Nachtarbeitszuschlag: Gleichstellung von Vergütungszuschlag und Freizeitgewährung
Nach § 6 Abs. 5 ArbZG hat ein Arbeitgeber nachts tätigen Arbeitnehmern bei Fehlen einer tariflichen Regelung für die während der Nachtzeit geleisteten Arbeitsstunden entweder eine angemessene Zahl bezahlter freier Tage oder einen angemessenen Zuschlag auf das Bruttoarbeitsentgelt zu gewähren.

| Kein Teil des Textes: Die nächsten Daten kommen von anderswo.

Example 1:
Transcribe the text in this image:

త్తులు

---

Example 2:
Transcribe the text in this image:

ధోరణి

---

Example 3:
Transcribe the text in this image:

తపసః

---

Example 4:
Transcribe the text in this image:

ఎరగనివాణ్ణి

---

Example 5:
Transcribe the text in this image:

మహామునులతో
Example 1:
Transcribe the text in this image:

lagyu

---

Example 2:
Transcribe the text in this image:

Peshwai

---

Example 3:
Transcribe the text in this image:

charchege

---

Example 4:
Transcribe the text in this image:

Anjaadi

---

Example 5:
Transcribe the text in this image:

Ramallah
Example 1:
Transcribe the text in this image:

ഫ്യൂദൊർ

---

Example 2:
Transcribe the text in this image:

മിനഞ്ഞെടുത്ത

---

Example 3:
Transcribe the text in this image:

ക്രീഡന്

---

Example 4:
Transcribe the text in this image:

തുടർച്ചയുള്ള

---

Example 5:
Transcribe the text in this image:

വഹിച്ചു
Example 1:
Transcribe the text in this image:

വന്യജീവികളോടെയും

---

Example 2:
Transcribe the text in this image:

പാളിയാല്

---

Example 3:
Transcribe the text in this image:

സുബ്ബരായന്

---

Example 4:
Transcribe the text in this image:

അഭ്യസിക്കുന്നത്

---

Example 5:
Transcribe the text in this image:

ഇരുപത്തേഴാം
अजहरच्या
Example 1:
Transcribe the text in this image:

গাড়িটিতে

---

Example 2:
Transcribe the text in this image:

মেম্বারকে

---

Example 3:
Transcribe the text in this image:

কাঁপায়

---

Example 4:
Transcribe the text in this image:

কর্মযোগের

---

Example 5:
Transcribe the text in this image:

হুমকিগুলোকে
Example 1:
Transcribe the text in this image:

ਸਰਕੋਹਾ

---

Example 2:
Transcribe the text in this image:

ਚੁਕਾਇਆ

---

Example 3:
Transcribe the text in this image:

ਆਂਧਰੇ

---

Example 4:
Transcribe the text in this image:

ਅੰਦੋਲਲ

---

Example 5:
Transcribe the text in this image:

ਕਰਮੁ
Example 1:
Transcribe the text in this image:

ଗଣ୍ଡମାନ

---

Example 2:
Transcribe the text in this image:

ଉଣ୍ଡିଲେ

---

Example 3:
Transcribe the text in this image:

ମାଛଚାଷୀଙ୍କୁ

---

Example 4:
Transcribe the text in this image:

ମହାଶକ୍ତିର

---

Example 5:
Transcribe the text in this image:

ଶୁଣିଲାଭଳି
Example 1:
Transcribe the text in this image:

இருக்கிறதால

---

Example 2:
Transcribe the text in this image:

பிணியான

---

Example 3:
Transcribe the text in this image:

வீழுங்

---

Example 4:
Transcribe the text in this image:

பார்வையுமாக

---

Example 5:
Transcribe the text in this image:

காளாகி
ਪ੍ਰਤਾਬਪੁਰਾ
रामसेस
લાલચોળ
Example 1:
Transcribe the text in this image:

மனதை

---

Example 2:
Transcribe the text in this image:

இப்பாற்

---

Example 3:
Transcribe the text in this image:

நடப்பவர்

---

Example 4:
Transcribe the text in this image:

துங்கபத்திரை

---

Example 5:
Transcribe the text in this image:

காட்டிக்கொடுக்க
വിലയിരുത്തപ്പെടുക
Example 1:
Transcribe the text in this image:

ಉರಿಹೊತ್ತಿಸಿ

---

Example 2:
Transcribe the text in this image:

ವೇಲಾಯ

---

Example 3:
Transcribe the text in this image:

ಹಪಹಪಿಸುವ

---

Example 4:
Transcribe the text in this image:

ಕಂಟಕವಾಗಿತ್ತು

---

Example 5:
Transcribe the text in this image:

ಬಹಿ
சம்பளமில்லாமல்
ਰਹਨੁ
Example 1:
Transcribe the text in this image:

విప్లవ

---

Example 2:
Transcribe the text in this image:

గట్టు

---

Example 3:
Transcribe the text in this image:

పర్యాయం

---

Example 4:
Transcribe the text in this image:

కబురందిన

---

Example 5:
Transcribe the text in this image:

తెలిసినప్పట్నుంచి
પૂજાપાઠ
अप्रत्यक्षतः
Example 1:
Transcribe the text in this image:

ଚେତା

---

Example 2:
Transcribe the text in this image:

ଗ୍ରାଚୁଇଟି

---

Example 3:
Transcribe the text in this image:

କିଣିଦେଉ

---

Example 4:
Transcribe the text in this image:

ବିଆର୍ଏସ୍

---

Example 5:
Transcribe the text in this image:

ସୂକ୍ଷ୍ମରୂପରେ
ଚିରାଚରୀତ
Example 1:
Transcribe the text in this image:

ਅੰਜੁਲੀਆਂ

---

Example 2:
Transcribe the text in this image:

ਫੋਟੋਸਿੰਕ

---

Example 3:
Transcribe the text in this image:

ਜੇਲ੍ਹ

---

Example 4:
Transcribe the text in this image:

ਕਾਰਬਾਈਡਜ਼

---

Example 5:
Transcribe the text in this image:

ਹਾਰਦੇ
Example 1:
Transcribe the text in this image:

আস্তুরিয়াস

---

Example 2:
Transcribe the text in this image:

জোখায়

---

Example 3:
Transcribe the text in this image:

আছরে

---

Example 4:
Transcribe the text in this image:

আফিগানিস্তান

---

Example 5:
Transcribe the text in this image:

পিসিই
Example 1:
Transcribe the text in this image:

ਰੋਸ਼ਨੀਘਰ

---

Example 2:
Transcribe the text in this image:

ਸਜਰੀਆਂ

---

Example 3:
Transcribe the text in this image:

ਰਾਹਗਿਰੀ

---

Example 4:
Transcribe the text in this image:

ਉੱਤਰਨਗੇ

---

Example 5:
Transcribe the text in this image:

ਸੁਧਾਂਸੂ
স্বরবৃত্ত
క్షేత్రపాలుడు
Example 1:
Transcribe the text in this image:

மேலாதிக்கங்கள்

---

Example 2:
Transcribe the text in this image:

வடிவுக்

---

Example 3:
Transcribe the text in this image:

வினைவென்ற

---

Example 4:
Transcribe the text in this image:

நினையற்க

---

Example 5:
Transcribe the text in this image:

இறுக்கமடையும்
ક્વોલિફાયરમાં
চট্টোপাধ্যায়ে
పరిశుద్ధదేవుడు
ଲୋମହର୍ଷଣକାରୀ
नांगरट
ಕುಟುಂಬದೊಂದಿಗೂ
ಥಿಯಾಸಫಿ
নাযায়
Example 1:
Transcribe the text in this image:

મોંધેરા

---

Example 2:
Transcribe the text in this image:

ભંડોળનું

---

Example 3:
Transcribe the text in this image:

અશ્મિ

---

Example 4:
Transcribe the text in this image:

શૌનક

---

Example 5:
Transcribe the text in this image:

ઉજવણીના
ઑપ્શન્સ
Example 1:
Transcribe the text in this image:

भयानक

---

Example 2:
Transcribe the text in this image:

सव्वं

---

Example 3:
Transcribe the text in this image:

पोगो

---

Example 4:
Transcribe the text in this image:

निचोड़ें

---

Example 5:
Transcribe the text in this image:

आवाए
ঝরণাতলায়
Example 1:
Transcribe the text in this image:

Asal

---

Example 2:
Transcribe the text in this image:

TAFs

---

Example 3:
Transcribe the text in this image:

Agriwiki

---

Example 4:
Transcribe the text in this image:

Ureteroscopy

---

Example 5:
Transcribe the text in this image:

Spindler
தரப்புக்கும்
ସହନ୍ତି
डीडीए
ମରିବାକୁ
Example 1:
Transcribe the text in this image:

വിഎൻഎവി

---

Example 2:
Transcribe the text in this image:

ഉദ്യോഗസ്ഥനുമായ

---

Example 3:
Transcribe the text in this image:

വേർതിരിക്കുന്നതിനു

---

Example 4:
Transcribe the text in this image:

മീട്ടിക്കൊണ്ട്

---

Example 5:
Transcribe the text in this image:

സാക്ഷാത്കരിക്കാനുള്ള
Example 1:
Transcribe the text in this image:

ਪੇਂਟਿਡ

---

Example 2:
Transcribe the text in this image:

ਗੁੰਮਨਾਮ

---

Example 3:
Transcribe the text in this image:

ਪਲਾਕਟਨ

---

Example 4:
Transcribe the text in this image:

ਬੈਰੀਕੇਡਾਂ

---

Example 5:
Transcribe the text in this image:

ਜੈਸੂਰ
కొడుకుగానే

In einem vom Bundesgerichtshof entschiedenen Fall waren sich Arbeitgeber und Arbeitnehmer einig, dass ein Zuschlag von 25 Prozent auf die Arbeitsvergütung angemessen ist. Streit bestand jedoch darüber, ob eine vom Arbeitnehmer stattdessen verlangte Abgeltung in Freizeitgewährung in demselben Umfang, also zu einem Viertel, zu erfolgen hat. Die Bundesrichter bejahten dies mit der Begründung, dass gleichwertige Leistungen nur bei einem gleichen prozentualen Aufschlag in Geld oder Zeit vorliegen. Dabei ist auch zu berücksichtigen, dass Vergütung und Arbeitszeit im Arbeitsvertrag
in einem Gegenseitigkeitsverhältnis stehen und die Gewährung eines Freizeitausgleichs für den Unternehmer nicht stets teurer ist als ein Zuschlag.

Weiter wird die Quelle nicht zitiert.